**EXERCISE INSTRUCTIONS**
Restate all of the following data exactly, keeping any images out of the copy.

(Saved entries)
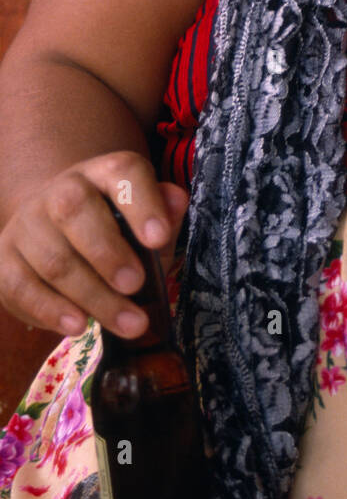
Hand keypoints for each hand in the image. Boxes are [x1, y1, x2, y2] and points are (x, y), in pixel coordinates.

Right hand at [0, 151, 188, 340]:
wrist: (58, 227)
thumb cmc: (116, 228)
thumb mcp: (146, 218)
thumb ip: (164, 212)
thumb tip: (177, 201)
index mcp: (104, 173)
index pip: (122, 172)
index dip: (141, 204)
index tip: (159, 238)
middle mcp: (61, 189)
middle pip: (75, 211)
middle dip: (107, 253)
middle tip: (136, 284)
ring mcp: (28, 223)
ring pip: (52, 258)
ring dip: (92, 295)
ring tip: (127, 323)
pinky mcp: (5, 258)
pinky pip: (21, 286)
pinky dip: (50, 310)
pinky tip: (78, 326)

**ANSWER SECTION**
Hand keypoints for each hand in the image. Boxes are [x1, y1, x2, y2] and points are (x, y), in pixel coordinates.

Right hand at [0, 151, 188, 340]:
wrist: (58, 227)
thumb cmc: (116, 228)
thumb mcp: (146, 218)
thumb ip: (164, 212)
thumb tip: (177, 201)
index mcp: (104, 173)
index pip: (122, 172)
index dip: (141, 204)
index tip: (159, 238)
middle mcp: (61, 189)
middle pip: (75, 211)
middle dip: (107, 253)
middle tip: (136, 284)
ring mcp: (28, 223)
ring pip: (52, 258)
ring dip: (92, 295)
ring tip: (127, 323)
pinky mcp: (5, 258)
pinky pip: (21, 286)
pinky dip: (50, 310)
pinky tip: (78, 326)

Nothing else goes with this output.